SINGAPORE - In exchange for cash, a man agreed to be a nominee director at multiple local companies despite being unaware of the nature of their businesses.
Wong Poh Kiong was also told by his alleged accomplice, Tan Hock Keat, that he did not need to be involved in their operations and that he would serve only to fulfil the statutory requirement of having at least one local resident director in Singapore.
The bank accounts of two of these firms - Modelana Trading and Compiko - later received ill-gotten gains totalling over US$2.5 million (more than S$3.4 million at the time of the offences).
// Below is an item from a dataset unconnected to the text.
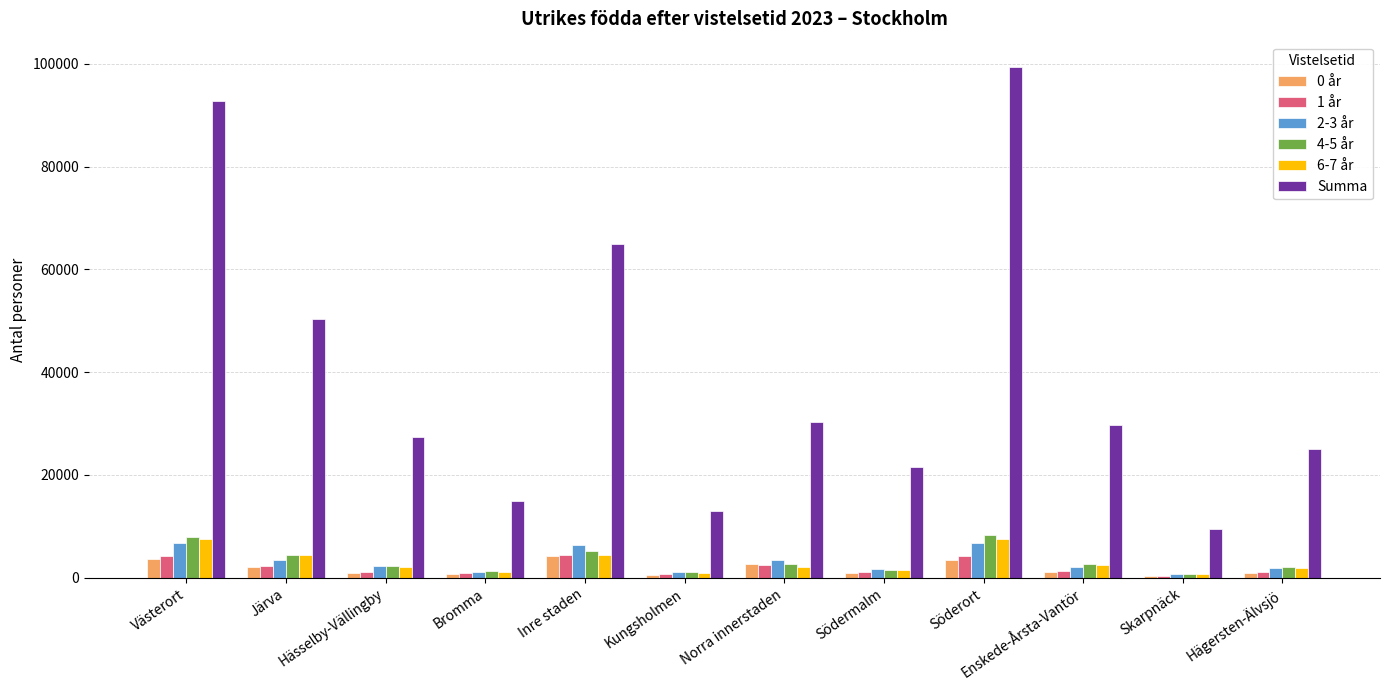

What is the average value of the Summa series?

39930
Wong, 49, who had failed to exercise any diligence as a director of the firms, pleaded guilty to two charges under the Companies Act and was on Thursday sentenced to five weeks' jail.
Three other similar charges were considered during sentencing.
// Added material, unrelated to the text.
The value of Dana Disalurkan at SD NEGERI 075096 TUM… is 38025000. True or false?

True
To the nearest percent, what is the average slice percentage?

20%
Wong had earlier told investigators that he was a nominee director at more than 50 companies and earned around $30,000 for taking on the position at the different firms.
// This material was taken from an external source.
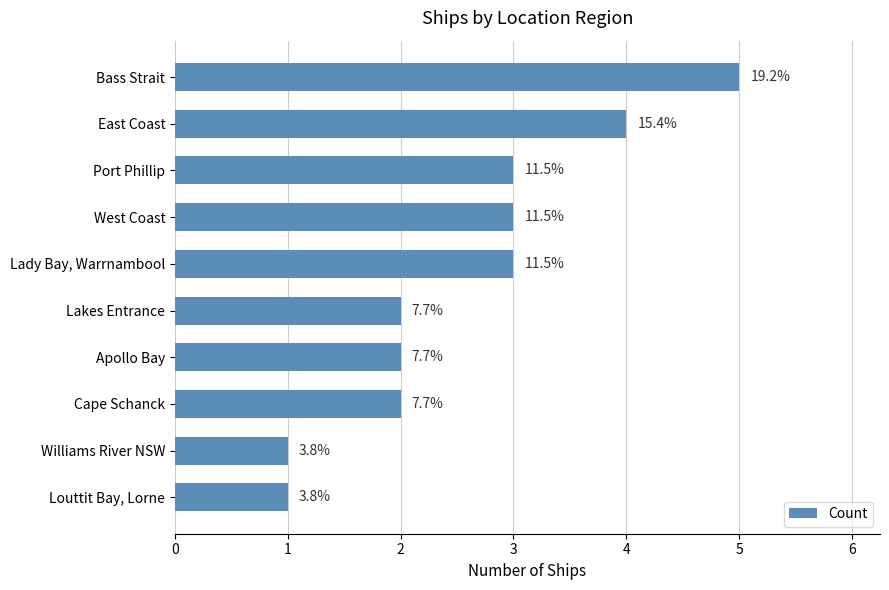

Are the bars horizontal?

Yes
An online search with the Accounting and Corporate Regulatory Authority revealed that he is no longer a director at any local firm.
The case involving Tan, 35, who is also known as Darrel, is pending.
The two men got to know each other when they were working in China in 2013.
The court heard that Tan later approached Wong and asked him to be a nominee director for some companies, and the older man agreed.
Deputy Public Prosecutor Yeo Zhen Xiong said: "(Wong) did not keep track of the companies for which he was a nominee director, as there were too many companies."
In October 2016 and February 2017, Singapore's Commercial Affairs Department (CAD) called Wong up for interviews after the bank accounts of several firms linked to him had allegedly received proceeds of criminal conduct.
He later told an investigating officer that he would not take up new directorship appointments.
Despite this, Wong became a nominee director for Compiko in March 2017, and was paid $200 every year for holding the position.
On Nov 7, 2018, CAD received a request from the United States Federal Bureau of Investigation (FBI) for information relating to Compiko's bank account.
DPP Yeo said: "Investigations by the FBI revealed that there was an investment fraud perpetrated against US-based victims... (On June 7, 2017) one David N. Garver Jr was deceived into transferring a sum of US$421,015 to Compiko's DBS account.
"Similarly... (on June 6, 2017) one Darryl J. Egbert was deceived into transferring a sum of US$1.5 million to Compiko's DBS account."
The DPP told the court that the total sum of US$1,921,015 was dissipated via numerous outward wire transfers between June 7 and July 5, 2017.
According to court documents, Tan engaged Wong as a nominee director of Modelana in November 2017.
Wong was also paid $200 each year for holding the position.
On April 22, 2019, CAD received a complaint from an assistant finance manager at Unilever Asia over Modelana's bank account.
The court heard that a company known as Jiangsu Hsintai Chemical S&T Corp was one of Unilever Asia's customers.
The DPP said: "On April 11, 2019, pursuant to a spoofed e-mail asking for payments owed to (Unilever Asia), Jiangsu was fraudulently induced to make a transfer of US$614,443.70 to Modelana's RHB (Bank) account."
After that, the monies were quickly dissipated via transfers to Hong Kong entities within six days.
RHB Bank stated that the amount frozen in Modelana's RHB account was $558.95 on June 6, 2019.
Under the Companies Act, a director who fails to act honestly and use reasonable diligence in the discharge of his or her duties can be jailed for up to a year or fined up to $5,000 for each charge.